保育士の配置を増やして声かけ回数を調査してみた!

全国で小規模認可保育園や企業主導型保育園がぞくぞくと開園しています。待機児童が大きく減る中、保育園は量だけでなく質の確保が求められています。
しかし保育の質はなかなか数値化しにくく、改善されにくいテーマでもあります。

 

▼新潟の16園で1歳児に対する保育士の数を変えて影響を比較

 

新潟県の私立保育園・認定こども園連盟は、1歳児の給食の時間に、国の基準である「6人に対して保育士1人」付けた場合と「3人に対して保育士1人」付けた場合とで比較を行いました。
以前から、「子ども6人に対して保育士1人だと、実態に合わない」という現場の声は多く上がっていました。
今回、給食の時間を使って、それぞれの様子を10分間録画し、保育士が子どもに話しかけた回数を比較しました。

 

▼一生懸命のいないいないばあに気付かず。。。

 

子ども6人を見ているケースでは以下のような例がありました。
子どもが保育士に向かっていないいないばあをしているのに、保育士はその子と対角にいる子どもの介助で手がいっぱいで、気が付きません。
しばらくしていないいないばあをしていた子は諦めて、黙って食事に戻ったとのことです。

 

▼声かけの回数にかなり開きがあった

 

調査に参加した保育士27人について、映像と音声を分析しました。

●1歳児3人に対して保育士1人の場合
最も声掛けが多かった子ども:平均86.3回
最も声掛けが少なかった子ども:平均41.7回
・・・声掛けの多い子と少ない子では2.1倍の開きがあった

●1歳児6人に対して保育士1人の場合
最も声掛けが多かった子ども:平均61.6回
最も声掛けが少なかった子ども:平均12.4回
・・・声掛けの多い子と少ない子では5.0倍の開きがあった

この数値はあくまでも平均値。全体の2割りで10倍も差が開いたことも確認されたとのことです。
声や動きが大きい子どもや手のかかる子どもには保育士の目が行き、声掛けも多くなりがちですが、手のかからない子どもやおとなしい子はなかなか目が行き届かず声掛けが少なくなってしまうのかもしれません。

 

▼「関わりたくても関われない・・・」と現場の保育士

 

報告書には、「1歳児6人に対して保育士1人では、十分な関りができないだけでなく、ほとんど関りがされない子どもが出る」と結論付けています。
これから、話しかけた内容の分析や4対1にした場合の研究も進めていくとのこと、この結果から国の保育士配置基準の見直しにつなげたいとしています。
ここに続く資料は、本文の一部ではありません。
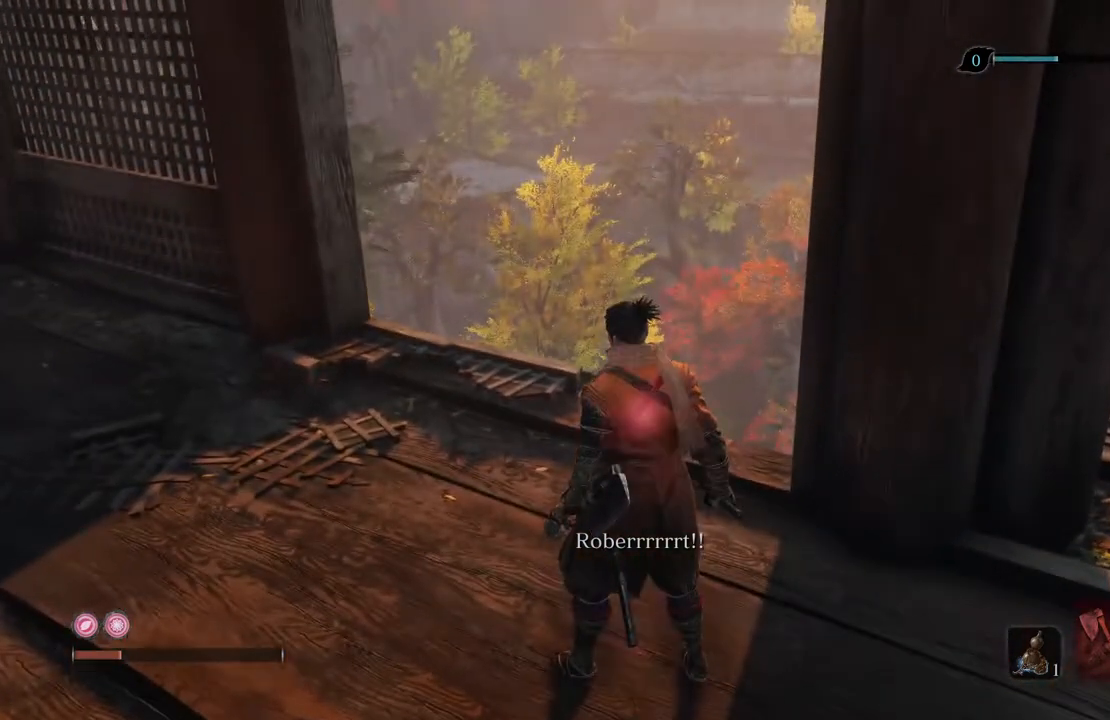
{"buttons": [], "left_stick": "center", "right_stick": "center", "events": []}
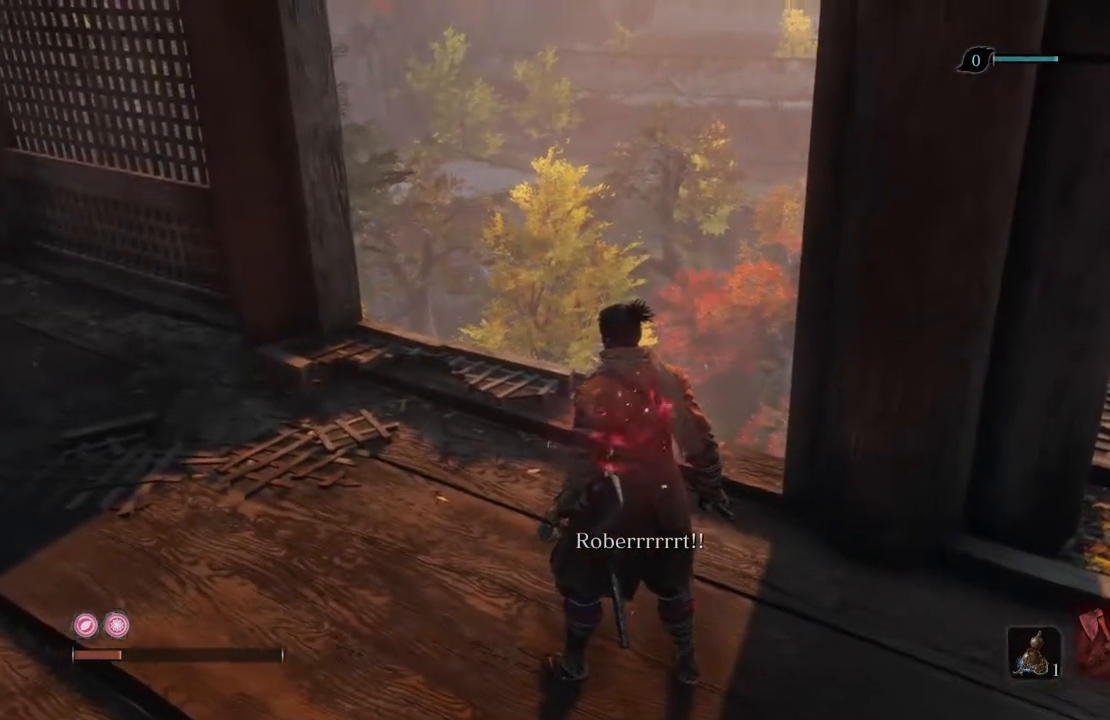
{"buttons": [], "left_stick": "center", "right_stick": "center", "events": []}
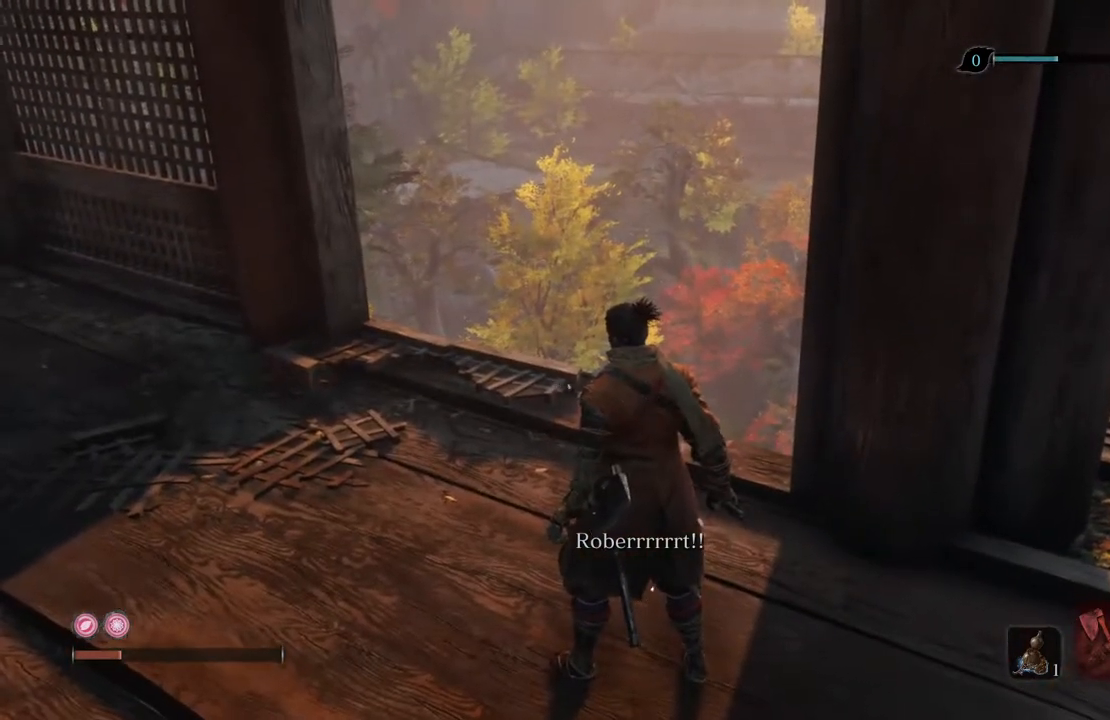
{"buttons": [], "left_stick": "center", "right_stick": "center", "events": []}
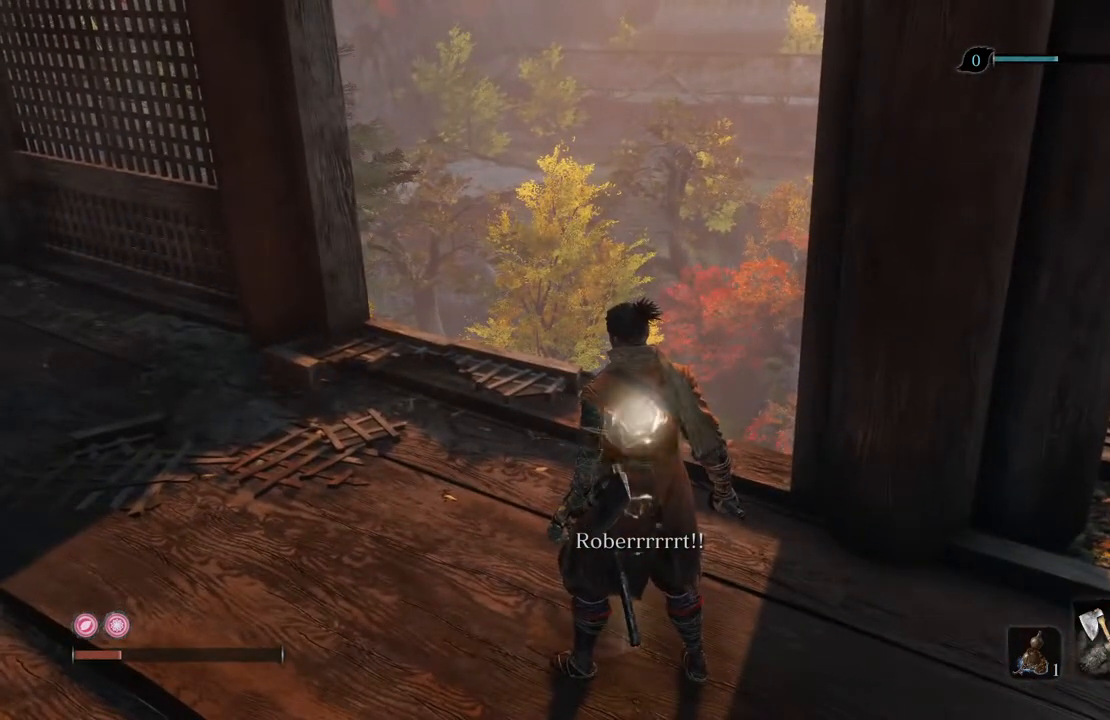
{"buttons": [], "left_stick": "center", "right_stick": "center", "events": []}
現場の保育士からは、「全ての子どもに関わりたくても遠い席の子は難しい」「お茶をこぼした子がいても、他の子どもの対応をしていてすぐにかけつけられなかった」など、6対1の保育の難しさを語っていました。
また、子どもの情緒の発達を心配する声や、誤飲に気付きにくくなるという声も上がったとのことです。